Our first candidates are pairs of terms that have y' in one and z in the other. There are only two such terms, x'z + xy', so let's start there.

x'z + xy' = [x'(y+y')z + xy'(z+z')]
x'z + xy' = [x'yz + x'y'z + xy'z + xy'z']
x'z + xy' = [x'yz + x'y'z + xy'z + xy'z']

I am keeping a term in square brackets on the RHS that is identically equal to the LHS so that I can collapse it later without having to backtrack. Because A = A + A, I can duplicate any of the terms in the square brackets outside of them. Since I am trying to generate the term y'z, I will duplicate terms containing that as a factor.

x'z + xy' = [x'yz + x'y'z + xy'z + xy'z'] + x'y'z + xy'z
x'z + xy' = [x'yz + x'y'z + xy'z + xy'z'] + (x' + x)y'z
x'z + xy' = [x'yz + x'y'z + xy'z + xy'z'] + y'z

I can now collapse the square brackets to get:

x'z + xy' = [x'z + xy'] + y'z
x'z + xy' = x'z + xy' + y'z

So I can replace the terms that make up the LHS above in f() with the terms that make up the right hand side, having the effect of giving me":

f() = f() + y'z

You proceed like that to add the rest of the terms of g(), eventually having:

f() = f() + g()
f() = x'z + xyz' + x'y + xy' + {y'z + xz' + yz' + x'yz}

Where I have the terms of g() in {} and will want to keep them intact; my goal is to eliminate all of the others.

Now you just have to show that each and every term outside the {} is redundant and can be removed. So let's do the first term, x'z. Look in g() and see which terms cover portions of the term we are trying to eliminate. Here we are in immediate luck because one of the terms is x'yz, so that covers us when y is HI. Now we need to get some coverage when y is LO. The only term that can do that is y'z. So let's try those two terms:

x'yz + y'z = (x'y + y')z
x'yz + y'z = (x'y + (x'+1)y')z
x'yz + y'z = (x'y + x'y' + y')z
x'yz + y'z = (x'(y+y') + y')z
x'yz + y'z = (x' + y')z
x'yz + y'z = x'z + y'z

Notice that, unlike in normal algebra, this expression does NOT mean that x'yz is the same as x'z (i.e., we can't 'subtract' y'z from both sides, because Boolean algebra has no 'subtraction' operation). But we can do the following:

f() = x'z + xyz' + x'y + xy' + {y'z + xz' + yz' + x'yz}
f() = xyz' + x'y + xy' + {y'z + xz' + yz' + x'yz + x'z}
f() = xyz' + x'y + xy' + {y'z + xz' + yz' + x'yz + (x'z + y'z)}

Which, in light of

x'yz + y'z = x'z + y'z

can be written as

f() = xyz' + x'y + xy' + {y'z + xz' + yz' + x'yz + (x'yz + y'z)}
f() = xyz' + x'y + xy' + {y'z + xz' + (yz' + y'z) + (x'yz + x'yz)}
f() = xyz' + x'y + xy' + {y'z + xz' + yz' + x'yz}

So we have gotten the expression in {} back to the exact form of g() we need. Now we can move on to the next term, and so one. Once we have eliminated the remaining terms, we are done.

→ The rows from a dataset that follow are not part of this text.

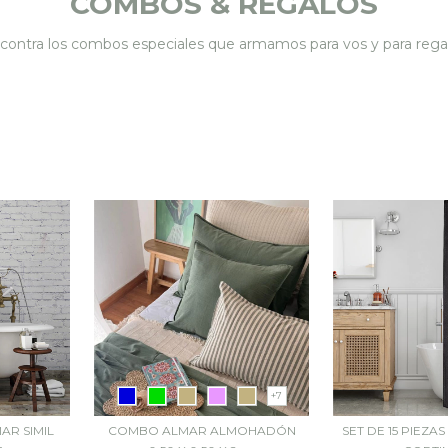
COMBOS & REGALOS
contra los combos especiales que armamos para vos y para regal
+7
MAR SIMIL
COMBO ALMAR ALMOHADÓN
SET DE 15 PIEZA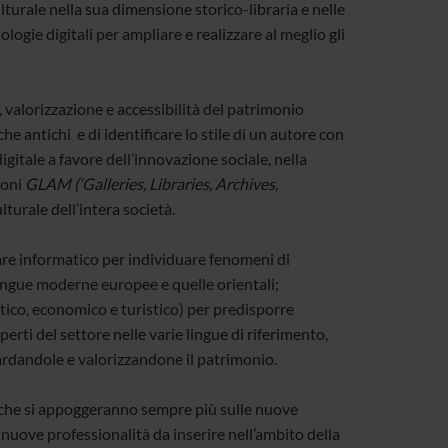
lturale nella sua dimensione storico-libraria e nelle
gie digitali per ampliare e realizzare al meglio gli
, valorizzazione e accessibilità del patrimonio
 antichi e di identificare lo stile di un autore con
itale a favore dell’innovazione sociale, nella
ioni
GLAM (‘Galleries, Libraries, Archives,
turale dell’intera società.
ftware informatico per individuare fenomeni di
 lingue moderne europee e quelle orientali;
litico, economico e turistico) per predisporre
perti del settore nelle varie lingue di riferimento,
ardandole e valorizzandone il patrimonio.
, che si appoggeranno sempre più sulle nuove
nuove professionalità da inserire nell’ambito della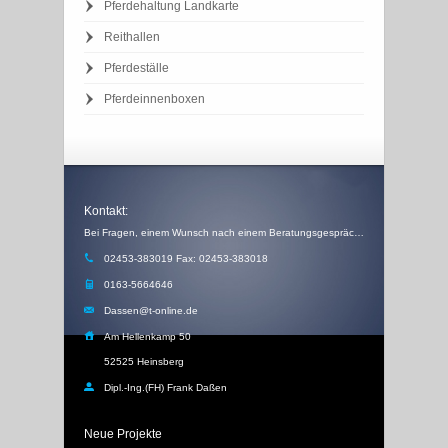
Pferdehaltung Landkarte
Reithallen
Pferdeställe
Pferdeinnenboxen
Kontakt:
Bei Fragen, einem Wunsch nach einem Beratungsgespräch, einem Angebot oder einem Rückruf, schicken Sie uns einfach eine Email
02453-383019 Fax: 02453-383018
0163-5664646
Dassen@t-online.de
Am Hellenkamp 50
52525 Heinsberg
Dipl.-Ing.(FH) Frank Daßen
Neue Projekte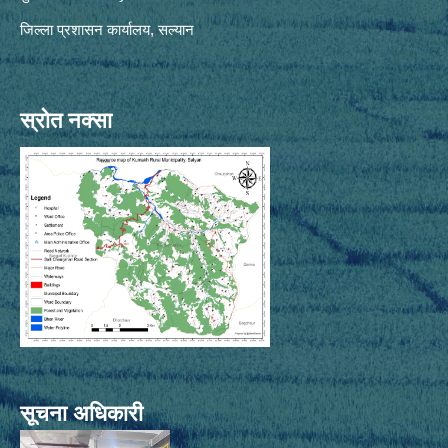
जिल्ला प्रशासन कार्यालय, सल्यान
स्रोत नक्सा
सूचना अधिकारी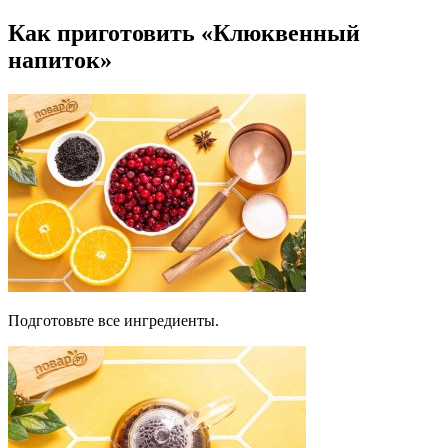
Как приготовить «Клюквенный
напиток»
Подготовьте все ингредиенты.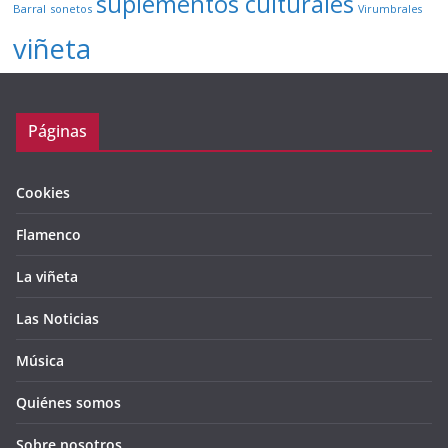
suplementos culturales
Barral
sonetos
Virumbrales
viñeta
Páginas
Cookies
Flamenco
La viñeta
Las Noticias
Música
Quiénes somos
Sobre nosotros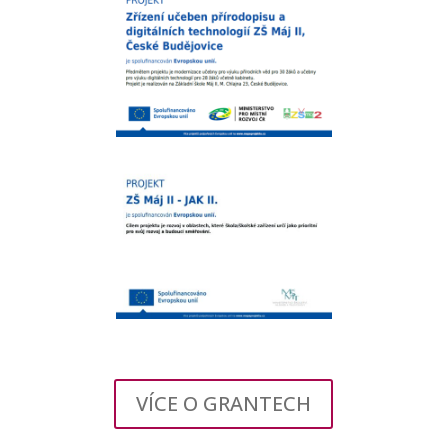
VÍCE O GRANTECH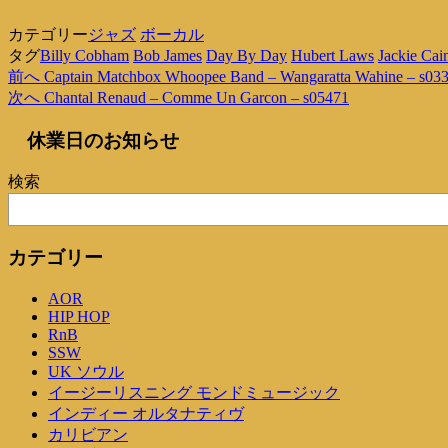
カテゴリー
ジャズ
ボーカル
タグ
Billy Cobham
Bob James
Day By Day
Hubert Laws
Jackie Cai
過
前へ
Captain Matchbox Whoopee Band – Wangaratta Wahine – s03
投
去
次
次へ
Chantal Renaud – Comme Un Garcon – s05471
稿
の
の
休業日のお知らせ
投
投
ナ
稿
稿
ビ
検索
ゲ
ー
カテゴリー
シ
AOR
ョ
HIP HOP
ン
RnB
SSW
UK ソウル
イージーリスニング モンドミュージック
インディー オルタナティヴ
カリビアン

Note that I've been a lot more explicit in the steps that is normally needed.

amishjeb likes this.
20. ### amishjeb Thread Starter New Member

Sep 9, 2012
14
0
Thank you for the help WBahn!

So, now I'm on to a problem that actually asks us to use algebraic manipulation to find the minimum sum-of-products. After reading about Karnaugh maps, I figured I would try to use this to find the simplest form. MrChips, WBahn, or any one else who would be able to look over my work, I'd really appreciate it.

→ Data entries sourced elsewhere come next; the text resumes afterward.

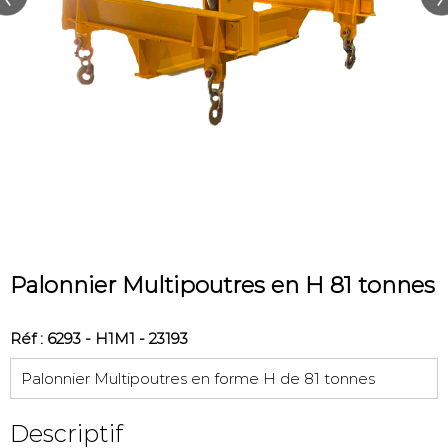
Palonnier Multipoutres en H 81 tonnes
Réf : 6293 - H1M1 - 23193
Palonnier Multipoutres en forme H de 81 tonnes
Descriptif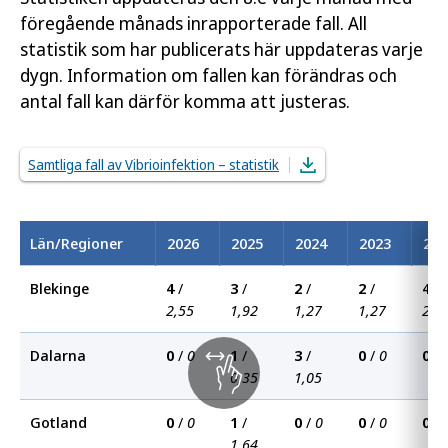
föregående månads inrapporterade fall. All
statistik som har publicerats här uppdateras varje
dygn. Information om fallen kan förändras och
antal fall kan därför komma att justeras.
Samtliga fall av Vibrioinfektion – statistik
Län/Regioner
2026
2025
2024
2023
202
Blekinge
4
/
3
/
2
/
2
/
4
/
2,55
1,92
1,27
1,27
2,5
Dalarna
0
/
0
1
/
3
/
0
/
0
0
/
0,35
1,05
Gotland
0
/
0
1
/
0
/
0
0
/
0
0
/
1,64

The function xz + xy' + x'yz + x'y'z'

My K-Map (xy on the top, z on the vertical)

00 01 11 10
0 1 0 0 1
1 0 1 1 1

x'y'z' + xy'z' simplifies to y'z'
xy'z' + xy'z simplifies to xy' and
x'yz + xyz simplifies to yz.

So I get xy' + zy + z'y' as the simplest form. Look good?

PS. I apologize if it seems like I want AAC to do my homework. I promise its not, I'm really just checking to make sure I'm doing things correctly.